Land, merge, and deploy

Release management

Verification and completion

Read verification-and-finish.md before declaring success, opening or merging a PR, or cleaning up a branch or worktree.

Standard Execution Loop

Orient: inspect repo instructions, architecture, git state, and current task context. Discover by reading the codebase and docs/ before making assumptions.
Classify: decide whether this is implementation, architecture analysis, debugging, review, refactor, instrumentation, or release work.
Anchor: find the existing owner of the behavior and the minimal safe change surface. Identify any global utilities or base files that should be extended rather than duplicated.
Implement: make the smallest coherent change that solves the right problem, not just the nearest symptom. Apply senior/principal engineering standards — highest quality that fits the codebase, not just minimum viable.
Verify: run the focused proof first, then any broader regression evidence the repo or user expects. Keep tests updated — follow the quality-assurance skill for test strategy, coverage, anti-patterns, and all security work (threat modeling, secure architecture, cryptography, OWASP review).
Compound: surface follow-up risks, rollout notes, and cleanup the next engineer will need. Keep documentation updated — follow the code-documentation skill for placement and format inside docs/. Do not leave the repo with stale docs or failing tests after a behavioral change.

Skill Orchestration

If the current environment exposes more specialized skills, route work through them instead of bloating this skill:

Use create-plan when the user explicitly asks for a plan.

Extracted records:
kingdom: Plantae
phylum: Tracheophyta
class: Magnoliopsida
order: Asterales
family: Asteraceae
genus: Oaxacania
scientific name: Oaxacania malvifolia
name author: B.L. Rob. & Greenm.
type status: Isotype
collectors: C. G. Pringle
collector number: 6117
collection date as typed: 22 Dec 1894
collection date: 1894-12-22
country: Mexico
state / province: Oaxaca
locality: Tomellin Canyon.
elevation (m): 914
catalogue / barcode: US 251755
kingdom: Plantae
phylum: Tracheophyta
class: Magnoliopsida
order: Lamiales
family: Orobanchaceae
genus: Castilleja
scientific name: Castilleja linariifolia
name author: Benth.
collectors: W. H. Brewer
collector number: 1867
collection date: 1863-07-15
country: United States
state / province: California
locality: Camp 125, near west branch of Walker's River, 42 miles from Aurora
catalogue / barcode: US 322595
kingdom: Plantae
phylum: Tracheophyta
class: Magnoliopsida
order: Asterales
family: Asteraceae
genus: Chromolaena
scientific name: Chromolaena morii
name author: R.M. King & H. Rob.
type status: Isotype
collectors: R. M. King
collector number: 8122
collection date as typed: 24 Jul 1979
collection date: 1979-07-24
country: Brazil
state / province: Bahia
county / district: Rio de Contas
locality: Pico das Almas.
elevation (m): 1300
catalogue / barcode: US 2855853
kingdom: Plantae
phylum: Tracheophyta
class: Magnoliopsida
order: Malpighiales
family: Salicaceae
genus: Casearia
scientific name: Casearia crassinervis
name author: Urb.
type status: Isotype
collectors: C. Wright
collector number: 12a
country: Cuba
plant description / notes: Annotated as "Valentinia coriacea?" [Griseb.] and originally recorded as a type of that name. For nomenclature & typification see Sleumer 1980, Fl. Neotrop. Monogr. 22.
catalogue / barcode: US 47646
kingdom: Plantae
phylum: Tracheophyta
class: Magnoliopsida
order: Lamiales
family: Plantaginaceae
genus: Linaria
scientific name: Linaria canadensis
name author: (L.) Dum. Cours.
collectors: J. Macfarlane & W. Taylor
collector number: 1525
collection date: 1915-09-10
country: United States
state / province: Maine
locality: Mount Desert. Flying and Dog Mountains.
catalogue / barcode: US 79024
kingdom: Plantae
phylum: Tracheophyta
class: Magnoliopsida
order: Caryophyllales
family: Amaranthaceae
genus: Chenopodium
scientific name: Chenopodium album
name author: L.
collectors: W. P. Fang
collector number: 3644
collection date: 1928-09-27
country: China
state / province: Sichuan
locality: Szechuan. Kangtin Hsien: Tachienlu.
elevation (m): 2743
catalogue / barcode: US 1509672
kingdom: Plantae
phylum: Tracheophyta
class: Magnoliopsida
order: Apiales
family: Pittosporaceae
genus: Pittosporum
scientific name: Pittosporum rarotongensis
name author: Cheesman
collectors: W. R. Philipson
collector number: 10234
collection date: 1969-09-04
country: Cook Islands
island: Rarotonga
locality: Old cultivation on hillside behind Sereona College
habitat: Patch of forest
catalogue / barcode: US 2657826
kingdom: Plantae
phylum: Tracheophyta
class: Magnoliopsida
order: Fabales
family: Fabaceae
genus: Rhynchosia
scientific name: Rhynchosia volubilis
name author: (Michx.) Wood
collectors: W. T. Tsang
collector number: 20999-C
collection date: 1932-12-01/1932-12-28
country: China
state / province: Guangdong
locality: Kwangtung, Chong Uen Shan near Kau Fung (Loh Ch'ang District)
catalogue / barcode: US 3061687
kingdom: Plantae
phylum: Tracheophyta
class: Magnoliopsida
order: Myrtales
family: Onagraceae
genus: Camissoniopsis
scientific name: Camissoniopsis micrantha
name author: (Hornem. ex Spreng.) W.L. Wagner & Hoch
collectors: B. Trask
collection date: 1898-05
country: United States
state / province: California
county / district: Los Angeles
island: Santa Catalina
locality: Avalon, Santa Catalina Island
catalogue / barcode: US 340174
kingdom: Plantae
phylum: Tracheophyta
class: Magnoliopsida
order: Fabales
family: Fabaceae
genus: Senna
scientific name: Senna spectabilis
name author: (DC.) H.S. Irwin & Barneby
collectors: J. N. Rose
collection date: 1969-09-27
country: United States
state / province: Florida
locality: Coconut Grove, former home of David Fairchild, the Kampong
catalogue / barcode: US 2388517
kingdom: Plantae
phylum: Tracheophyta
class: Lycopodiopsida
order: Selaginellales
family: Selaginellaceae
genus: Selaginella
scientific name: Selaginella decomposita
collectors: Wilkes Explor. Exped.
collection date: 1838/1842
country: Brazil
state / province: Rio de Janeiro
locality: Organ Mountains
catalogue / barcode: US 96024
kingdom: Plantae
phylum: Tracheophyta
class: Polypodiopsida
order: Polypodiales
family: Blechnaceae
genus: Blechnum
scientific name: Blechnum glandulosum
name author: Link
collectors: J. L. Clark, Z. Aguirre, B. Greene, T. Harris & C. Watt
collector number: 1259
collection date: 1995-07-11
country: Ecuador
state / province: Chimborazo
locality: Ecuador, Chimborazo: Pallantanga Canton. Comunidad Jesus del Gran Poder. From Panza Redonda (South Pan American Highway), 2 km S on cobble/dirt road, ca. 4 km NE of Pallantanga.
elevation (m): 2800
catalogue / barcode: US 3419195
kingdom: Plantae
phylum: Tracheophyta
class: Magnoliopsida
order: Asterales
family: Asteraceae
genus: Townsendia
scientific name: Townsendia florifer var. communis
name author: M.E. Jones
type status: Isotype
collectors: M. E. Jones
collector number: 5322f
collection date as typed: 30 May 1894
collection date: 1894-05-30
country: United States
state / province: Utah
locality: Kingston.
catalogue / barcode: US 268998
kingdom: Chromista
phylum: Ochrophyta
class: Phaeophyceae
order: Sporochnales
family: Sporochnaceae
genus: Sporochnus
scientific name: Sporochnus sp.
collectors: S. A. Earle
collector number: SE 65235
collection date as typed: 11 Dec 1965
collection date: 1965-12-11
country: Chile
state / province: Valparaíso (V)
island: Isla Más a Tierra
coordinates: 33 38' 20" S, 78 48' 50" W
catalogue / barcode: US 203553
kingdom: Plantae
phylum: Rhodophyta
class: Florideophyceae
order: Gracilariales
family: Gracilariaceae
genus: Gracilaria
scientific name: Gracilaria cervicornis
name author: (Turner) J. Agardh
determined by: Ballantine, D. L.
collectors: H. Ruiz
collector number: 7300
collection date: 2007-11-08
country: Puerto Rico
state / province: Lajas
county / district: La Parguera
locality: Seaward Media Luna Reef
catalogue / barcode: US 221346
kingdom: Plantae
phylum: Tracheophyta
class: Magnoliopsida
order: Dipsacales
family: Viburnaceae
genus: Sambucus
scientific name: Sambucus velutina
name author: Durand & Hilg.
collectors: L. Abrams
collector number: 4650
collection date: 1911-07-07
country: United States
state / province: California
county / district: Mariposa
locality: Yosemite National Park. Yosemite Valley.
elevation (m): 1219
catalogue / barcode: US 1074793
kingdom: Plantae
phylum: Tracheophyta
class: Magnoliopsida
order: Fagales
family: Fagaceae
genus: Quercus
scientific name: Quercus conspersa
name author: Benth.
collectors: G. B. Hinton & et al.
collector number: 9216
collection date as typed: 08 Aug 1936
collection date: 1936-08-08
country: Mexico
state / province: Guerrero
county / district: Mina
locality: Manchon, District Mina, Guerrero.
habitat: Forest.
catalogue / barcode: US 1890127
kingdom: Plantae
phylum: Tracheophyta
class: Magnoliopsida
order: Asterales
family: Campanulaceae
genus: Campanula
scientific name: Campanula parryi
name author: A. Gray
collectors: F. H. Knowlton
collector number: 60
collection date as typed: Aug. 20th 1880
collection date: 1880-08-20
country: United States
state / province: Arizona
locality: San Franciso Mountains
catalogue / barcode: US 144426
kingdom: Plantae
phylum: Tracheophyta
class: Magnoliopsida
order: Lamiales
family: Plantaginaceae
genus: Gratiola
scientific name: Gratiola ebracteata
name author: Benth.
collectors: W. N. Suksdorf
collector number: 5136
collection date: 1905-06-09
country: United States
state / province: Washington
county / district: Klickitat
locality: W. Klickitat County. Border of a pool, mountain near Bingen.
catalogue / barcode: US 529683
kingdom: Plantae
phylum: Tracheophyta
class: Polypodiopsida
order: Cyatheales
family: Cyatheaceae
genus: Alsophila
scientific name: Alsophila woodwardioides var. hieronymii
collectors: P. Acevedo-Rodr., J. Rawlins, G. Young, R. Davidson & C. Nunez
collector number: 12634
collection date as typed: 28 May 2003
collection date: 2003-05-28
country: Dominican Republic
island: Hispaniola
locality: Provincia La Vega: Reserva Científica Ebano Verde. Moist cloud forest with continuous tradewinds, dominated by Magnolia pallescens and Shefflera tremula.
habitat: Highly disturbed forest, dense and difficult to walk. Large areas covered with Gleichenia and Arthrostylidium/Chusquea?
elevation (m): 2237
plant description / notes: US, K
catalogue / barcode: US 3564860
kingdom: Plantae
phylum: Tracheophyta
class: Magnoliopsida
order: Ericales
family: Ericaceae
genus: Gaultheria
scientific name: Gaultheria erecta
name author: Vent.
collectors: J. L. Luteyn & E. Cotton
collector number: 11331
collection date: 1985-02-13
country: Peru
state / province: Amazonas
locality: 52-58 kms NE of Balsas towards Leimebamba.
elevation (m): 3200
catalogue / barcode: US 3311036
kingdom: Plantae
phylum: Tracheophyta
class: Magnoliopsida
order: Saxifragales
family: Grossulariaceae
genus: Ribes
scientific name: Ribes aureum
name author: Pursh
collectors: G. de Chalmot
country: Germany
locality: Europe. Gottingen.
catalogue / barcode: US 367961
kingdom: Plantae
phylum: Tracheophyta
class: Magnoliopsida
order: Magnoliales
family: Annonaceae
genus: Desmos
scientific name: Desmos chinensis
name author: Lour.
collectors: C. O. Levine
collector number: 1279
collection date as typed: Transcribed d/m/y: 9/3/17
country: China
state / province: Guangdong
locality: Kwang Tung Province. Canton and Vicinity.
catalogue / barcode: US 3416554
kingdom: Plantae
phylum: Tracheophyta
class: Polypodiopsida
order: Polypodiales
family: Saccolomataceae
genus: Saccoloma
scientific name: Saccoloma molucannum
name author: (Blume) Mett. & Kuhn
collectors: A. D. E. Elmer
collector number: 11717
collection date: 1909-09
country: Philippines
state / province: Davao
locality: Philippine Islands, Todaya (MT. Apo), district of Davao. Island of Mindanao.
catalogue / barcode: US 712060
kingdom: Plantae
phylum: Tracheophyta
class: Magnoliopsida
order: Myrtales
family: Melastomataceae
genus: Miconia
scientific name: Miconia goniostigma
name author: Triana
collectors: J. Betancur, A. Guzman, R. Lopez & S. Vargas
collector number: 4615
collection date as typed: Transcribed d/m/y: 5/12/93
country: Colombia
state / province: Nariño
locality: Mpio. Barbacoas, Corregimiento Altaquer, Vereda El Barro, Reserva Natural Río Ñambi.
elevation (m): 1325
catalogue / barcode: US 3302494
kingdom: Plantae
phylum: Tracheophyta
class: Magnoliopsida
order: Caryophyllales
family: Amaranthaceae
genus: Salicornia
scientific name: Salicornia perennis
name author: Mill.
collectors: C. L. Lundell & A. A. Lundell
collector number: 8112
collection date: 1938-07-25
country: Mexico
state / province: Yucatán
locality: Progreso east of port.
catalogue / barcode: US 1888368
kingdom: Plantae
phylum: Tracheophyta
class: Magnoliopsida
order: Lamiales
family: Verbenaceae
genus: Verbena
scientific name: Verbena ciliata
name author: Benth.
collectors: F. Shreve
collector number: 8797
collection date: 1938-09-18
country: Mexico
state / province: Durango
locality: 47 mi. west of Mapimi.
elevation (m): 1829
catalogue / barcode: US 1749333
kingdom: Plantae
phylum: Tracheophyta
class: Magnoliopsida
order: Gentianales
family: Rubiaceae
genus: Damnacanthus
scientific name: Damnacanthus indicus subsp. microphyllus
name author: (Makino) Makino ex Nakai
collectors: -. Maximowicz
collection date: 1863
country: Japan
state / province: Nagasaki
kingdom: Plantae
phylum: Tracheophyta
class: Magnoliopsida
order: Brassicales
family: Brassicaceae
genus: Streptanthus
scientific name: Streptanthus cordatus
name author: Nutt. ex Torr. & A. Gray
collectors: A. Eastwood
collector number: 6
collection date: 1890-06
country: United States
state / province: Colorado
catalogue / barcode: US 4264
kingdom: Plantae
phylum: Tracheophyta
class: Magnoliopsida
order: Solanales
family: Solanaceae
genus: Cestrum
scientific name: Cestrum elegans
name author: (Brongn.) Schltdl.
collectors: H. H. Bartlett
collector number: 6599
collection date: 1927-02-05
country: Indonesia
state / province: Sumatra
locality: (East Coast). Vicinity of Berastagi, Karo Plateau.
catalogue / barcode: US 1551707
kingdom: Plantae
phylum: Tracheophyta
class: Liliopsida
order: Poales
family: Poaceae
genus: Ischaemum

- _Task objective_: Please list, in order, every step the page text names in its Standard Execution Loop.

- _Problem solution_: Orient, Classify, Anchor, Implement, Verify, Compound